Call for Papers Kalamazoo 2012: Christian Hebraism in the Middle Ages

The Medieval Studies Workshop is sponsoring a session at the 47th International Congress in Kalamazoo, entitled: Christian Hebraism in the Middle Ages.

We are currently accepting proposals from students and faculty. If you are interested in presenting a paper, please send your abstract (250 words max.) and a “Participant Information Form” (available at http://www.wmich.edu/medieval/congress/submissions/index.html#PIF) to shachar@uchicago.edu by FRIDAY SEPTEMBER 9.

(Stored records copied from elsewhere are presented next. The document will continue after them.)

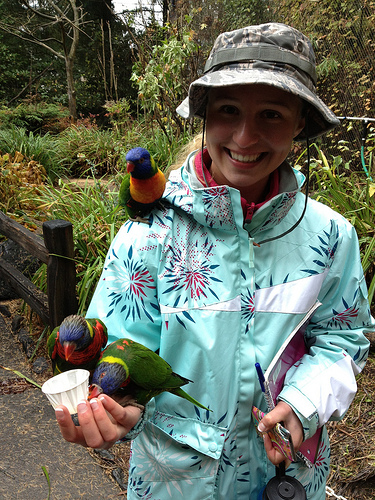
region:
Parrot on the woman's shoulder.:
[102, 125, 266, 260]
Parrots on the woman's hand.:
[41, 293, 155, 446]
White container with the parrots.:
[28, 359, 125, 438]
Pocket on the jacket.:
[141, 391, 244, 477]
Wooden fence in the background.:
[10, 186, 96, 323]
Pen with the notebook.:
[248, 346, 310, 466]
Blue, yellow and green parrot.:
[114, 139, 254, 256]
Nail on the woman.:
[244, 421, 283, 446]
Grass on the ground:
[40, 451, 58, 498]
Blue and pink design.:
[168, 238, 261, 318]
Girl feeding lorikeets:
[42, 21, 373, 498]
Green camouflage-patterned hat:
[174, 20, 341, 143]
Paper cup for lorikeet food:
[40, 367, 91, 414]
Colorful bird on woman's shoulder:
[117, 145, 166, 223]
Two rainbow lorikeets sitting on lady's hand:
[45, 313, 214, 419]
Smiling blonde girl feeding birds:
[40, 21, 373, 497]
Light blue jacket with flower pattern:
[84, 145, 373, 499]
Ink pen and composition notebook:
[254, 299, 325, 469]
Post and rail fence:
[0, 210, 78, 331]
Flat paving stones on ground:
[1, 311, 127, 497]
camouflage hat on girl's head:
[175, 22, 340, 139]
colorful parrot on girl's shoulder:
[119, 148, 164, 223]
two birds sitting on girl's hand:
[46, 315, 213, 410]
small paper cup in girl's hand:
[41, 368, 90, 413]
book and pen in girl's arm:
[254, 297, 326, 467]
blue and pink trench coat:
[87, 148, 368, 499]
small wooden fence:
[0, 209, 78, 332]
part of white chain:
[325, 486, 345, 499]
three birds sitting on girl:
[45, 145, 214, 411]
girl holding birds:
[42, 24, 373, 499]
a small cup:
[42, 377, 92, 400]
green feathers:
[123, 348, 165, 381]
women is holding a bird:
[257, 408, 295, 457]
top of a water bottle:
[272, 478, 308, 499]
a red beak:
[61, 344, 72, 358]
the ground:
[5, 416, 59, 498]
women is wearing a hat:
[204, 23, 315, 89]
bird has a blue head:
[96, 370, 121, 389]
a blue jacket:
[115, 215, 355, 336]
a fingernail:
[252, 416, 267, 433]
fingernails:
[72, 398, 105, 413]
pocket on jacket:
[149, 422, 219, 462]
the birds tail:
[175, 387, 218, 419]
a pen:
[252, 362, 265, 388]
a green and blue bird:
[102, 343, 157, 389]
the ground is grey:
[0, 430, 63, 488]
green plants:
[59, 196, 102, 214]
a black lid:
[265, 472, 303, 497]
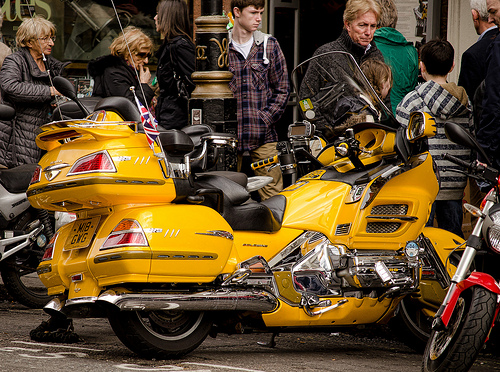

Please find a detailed description of the session below:

Scholarship on Christian Hebraism (the Christian study of the Hebrew language and Jewish texts, including the Old Testament) generally focuses on the Church Fathers or European intellectuals of the 17-18th centuries. This panel seeks to reevaluate the state of Hebrew learning in the medieval Christian world, after Jerome (d. 420) and prior to Johannes Buxtorf (d. 1629). By analyzing specific cases of medieval Hebraism, the papers will enable a fuller picture of Christian Hebraism as it occurred in varied historical and cultural circumstances. Papers will address questions such as the following: What motivated medieval Christians to learn Hebrew, and which Jewish texts did they study (Old Testament, Talmud, Kabbalah)?  Was their knowledge directed outwardly (e.g., to proselytize and polemicize against Jews) or inwardly (e.g., to translate and interpret the Bible for a Christian audience)? Who were their teachers (e.g., rabbis, converts to Christianity, other Christian Hebraists), and what anxieties existed about learning from Jews? Where did Hebrew lessons occur and which institutions supported them? In what ways was the Old Testament considered a Jewish or a Christian text?